One of the other group members, Amara Miller, wrote a blog post to address the privilege white women possess in the pursuit of Asana and to remind us, “we have to recognize that what we are doing isn’t just “fun,” or “safer,” it is also political.” Amara received both praise and condemnation for drawing attention to the group’s agenda. “We are trying to change the practice, and anytime we do this, especially when we are coming from places of privilege (which most of us in this group are, #noshadejusttruth) we are in danger of engaging in cultural appropriation”
Allise Rhode remains in the group, even though her behavior and tone are deeply Hinduphobic. Why does Diane Bruni coddle her racist behavior? Because it upholds the white women hegemony of the group. If Diane makes me out to be a “bully,” who hijacked a thread, then she only needs to get rid of me, the collateral damage of white deflection, but she’ll keep the erratic Hinduphobe because it serves her fragility to think “I am out to get her,” and not that she herself is participating in Hinduphobia.

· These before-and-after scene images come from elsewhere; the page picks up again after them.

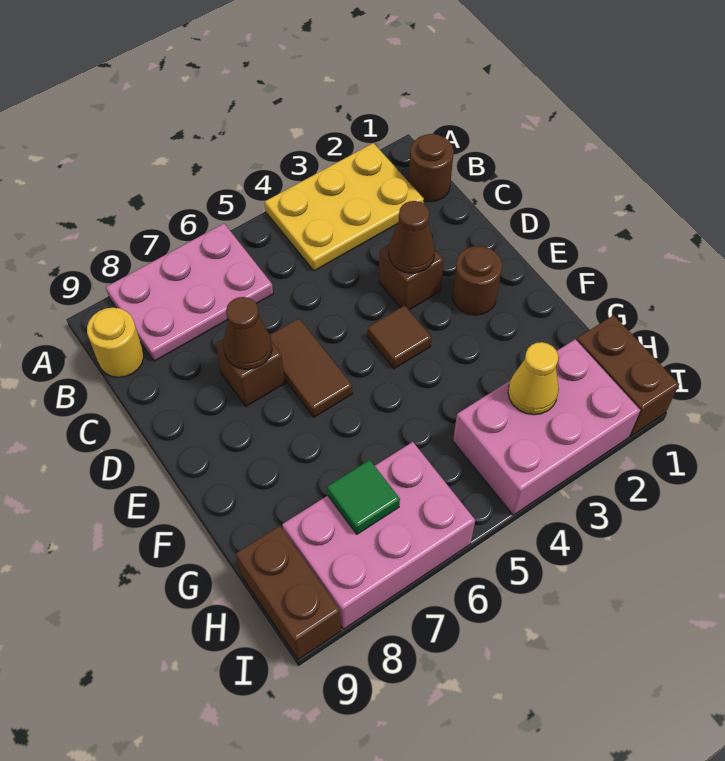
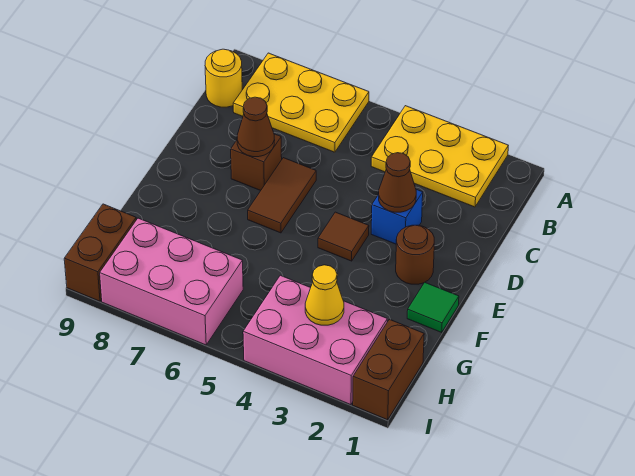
pink 2x3 plate [106,224,273,361] -> yellow 2x3 plate [233,53,369,152]
brown 1x1 round brick [409,134,454,202] -> none
brown 1x1 brick [379,244,444,310] -> blue 1x1 brick [371,189,423,244]
green 1x1 tile [327,460,400,534] -> green 1x1 tile moved to [407,282,459,332]

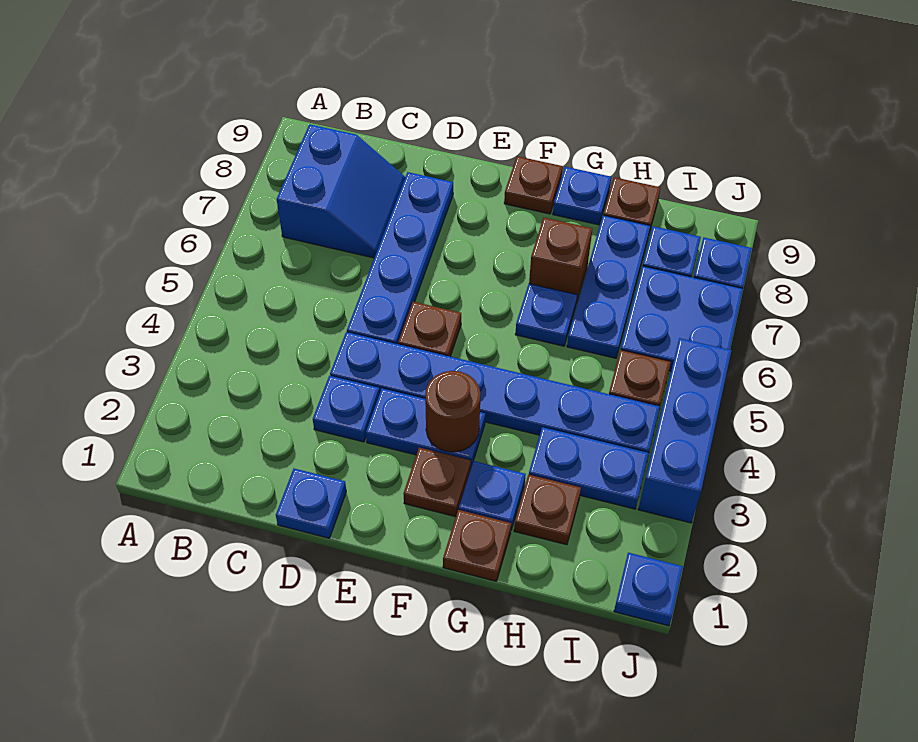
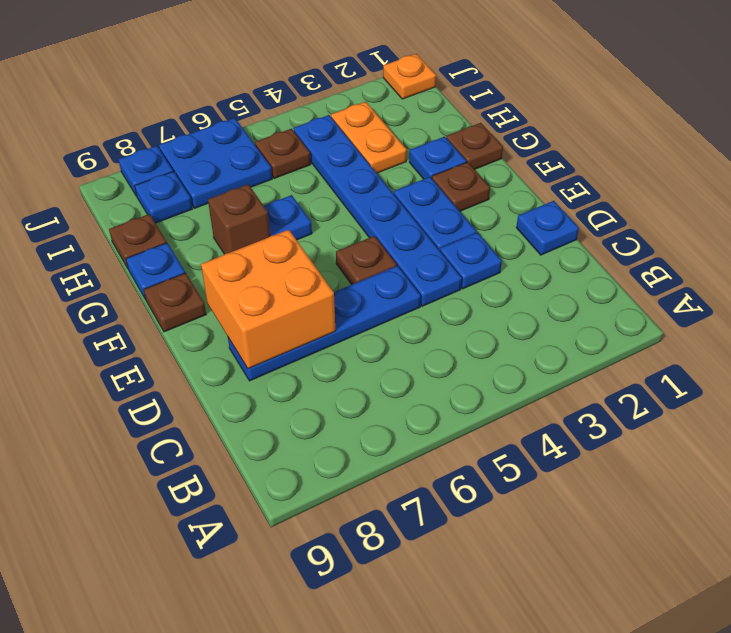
blue 2x2 slope [277,124,405,258] -> none
none -> orange 2x2 brick [201,230,335,369]
brown 1x1 round brick [425,371,481,452] -> none
brown 1x1 plate [514,475,581,545] -> none
blue 1x2 plate [529,427,649,509] -> orange 1x2 plate [331,102,407,173]
blue 1x3 plate [567,215,650,358] -> none
blue 1x1 plate [614,553,683,626] -> orange 1x1 plate [383,54,436,99]
blue 1x3 brick [638,338,732,523] -> none

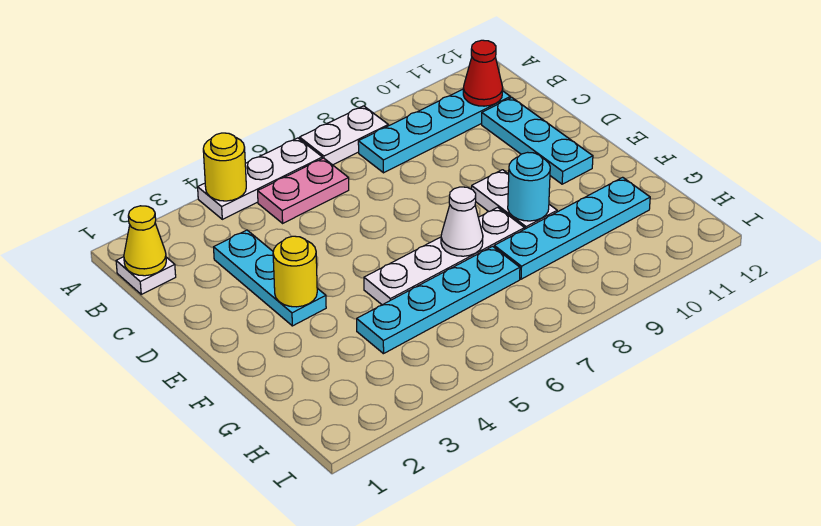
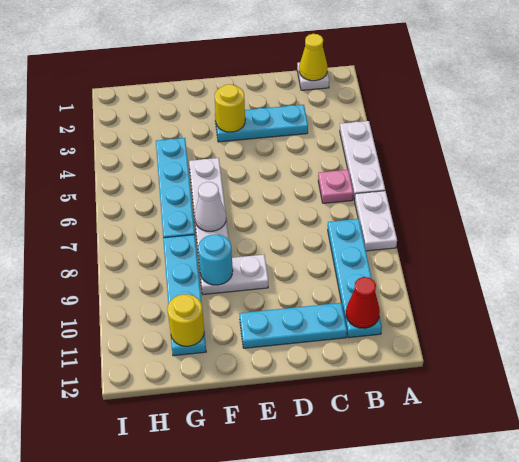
yellow 1x1 round brick [203,133,246,201] -> yellow 1x1 round brick moved to [168,294,204,346]
pink 1x2 plate [258,158,349,223] -> pink 1x1 plate [318,170,353,203]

None of my comments were as defensive as Kathryn Beet or Allise Rhode, which you will see in the text and screen shots that follow. (note; the new house rules don’t allow for racism, but Allise is still in the group and to the best of my knowledge has not been reprimanded for her Hinduphobia by anyone in the group). I’m pretty sure when Diane means racism, she’s talking about me calling the white ladies YogaBeckies…

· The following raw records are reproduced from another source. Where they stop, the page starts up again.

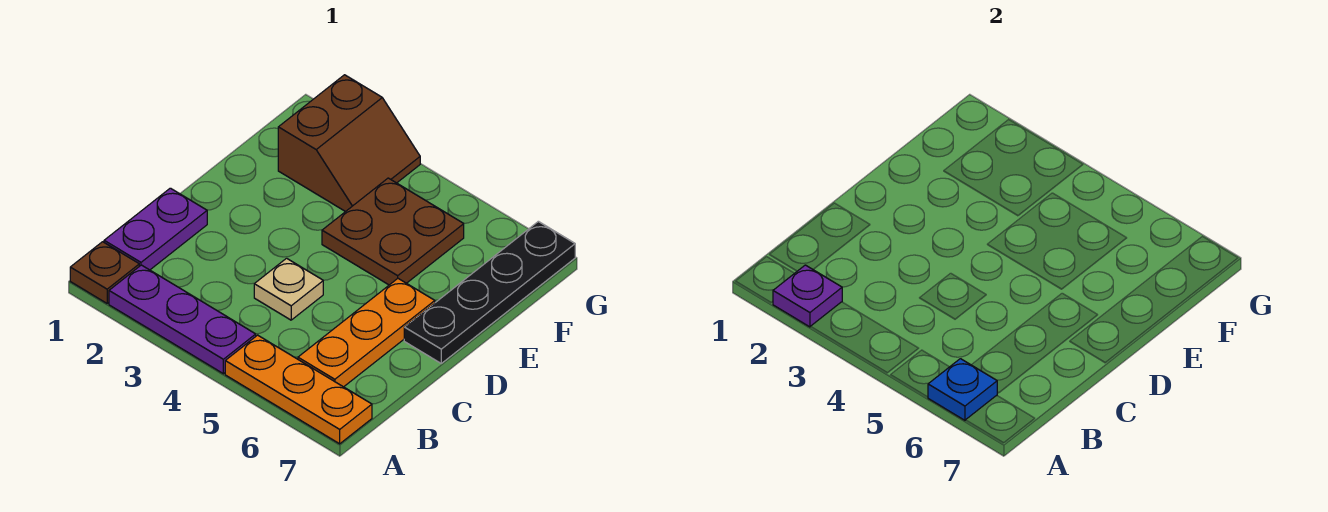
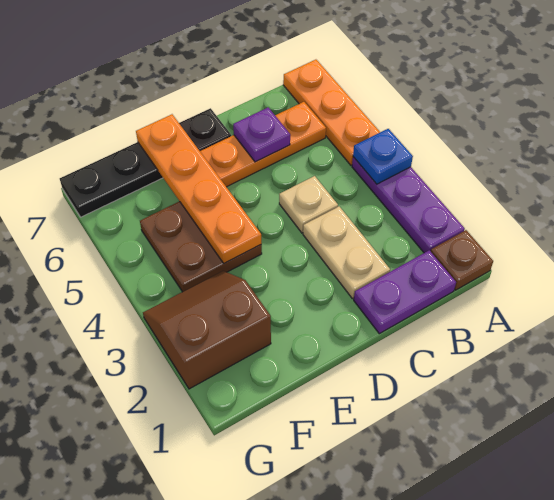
purple 1x1 plate [773,265,842,327] -> purple 1x1 plate moved to [233,107,290,162]
blue 1x1 plate [928,359,997,420] -> blue 1x1 plate moved to [353,129,413,184]
none -> tan 1x2 plate [303,206,390,299]
none -> orange 1x4 plate [136,114,262,263]

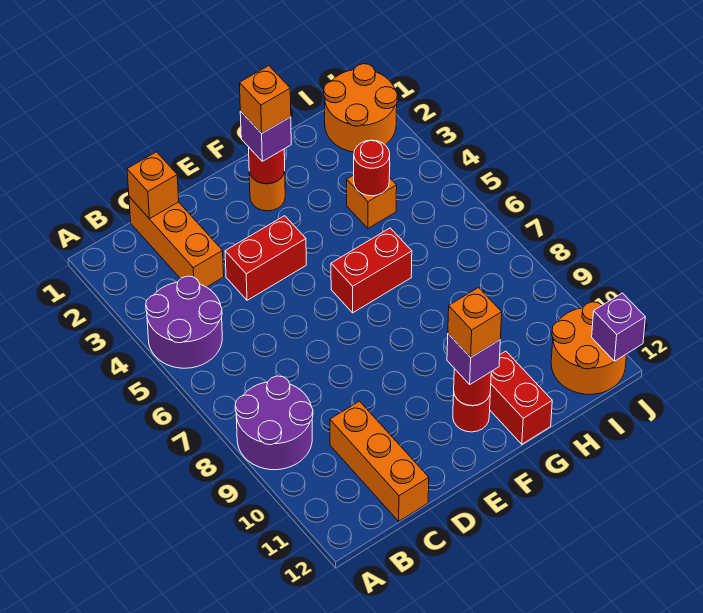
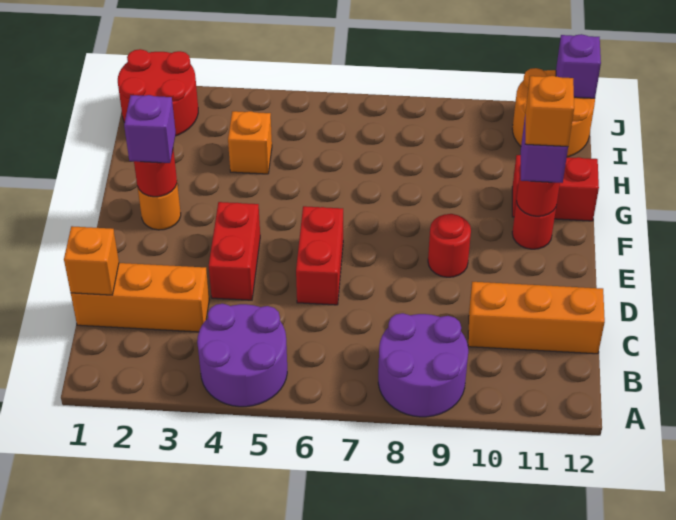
orange 1x1 brick [240,66,291,133] -> none
red 1x2 brick [331,228,412,313] -> red 1x2 brick moved to [296,206,343,305]
red 1x1 round brick [354,140,390,196] -> red 1x1 round brick moved to [428,214,471,277]
orange 2x2 round brick [324,64,398,152] -> red 2x2 round brick [118,49,198,136]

What becomes more important for whites experiencing racial discomfort is to ‘scandalize the defense’ of the those who wage it, meaning, anyone who confronts the dominion of the white Yoga world will be silenced and vilified by various methods, otherwise known as scapegoating…because it is critical to the economic and social hegemony of Yoga in North America to maintain the white-washing of Yoga for its own neocolonial purposes.
What follows is a rather perfect example of this dynamic, which I refer to as YogaBecky. Becky, a term borrowed from Black Culture and Yoga fragility, a phrase based in and adopted from Robin DiAngelo’s White Fragility, which she expands upon in her book, What Does It Mean To Be White: Developing White Racial Literacy
I present to you the thread, almost in its entirety, for the purpose of telling history as it actually happens…because we all know how whites tell history, when they don’t just re-write it, they simply delete it.
At this point I was removed from the group and the thread was deleted.
ya, bullies, just tiring to figure out how to block this bully, she found her way into the group again overnight. So weird.
Like · Reply · 1 · 1 hr
Kristy Goss change the setting to “any member can add people but must be approved by an admin” or something like that from the settings menu. By looking at that persons fb page I could see there was at least one other member from here cheering her on as she carried it on outside of the group. it was probably that person who added her back.
Like · Reply · 2 · 1 hr
Diane Bruni Kristy Goss Oh? really, so you think her friend brought her back into the group, How sneaky.
Like · Reply · 1 · 52 mins
Diane Bruni I know who that friend is, hummm? should i say something? no. waste of time.
Like · Reply · 1 · 50 mins
The person who re-added me is not who Diane or Kristy think, but it’s interesting to watch their social paranoia, a kind of Yoga Macartheism…how to root out everyone with dissenting views, even though Diane Bruni founded her group on dissent.
This Hinduphobic dynamic in the Yoga world that conflates any traditional understanding of Yoga with the right wing Hindutva agenda, is participating in a very dangerous dynamic. It has become the buzz word to shut down any accountability for understanding Yoga from its own standpoint. This has very serious consequences.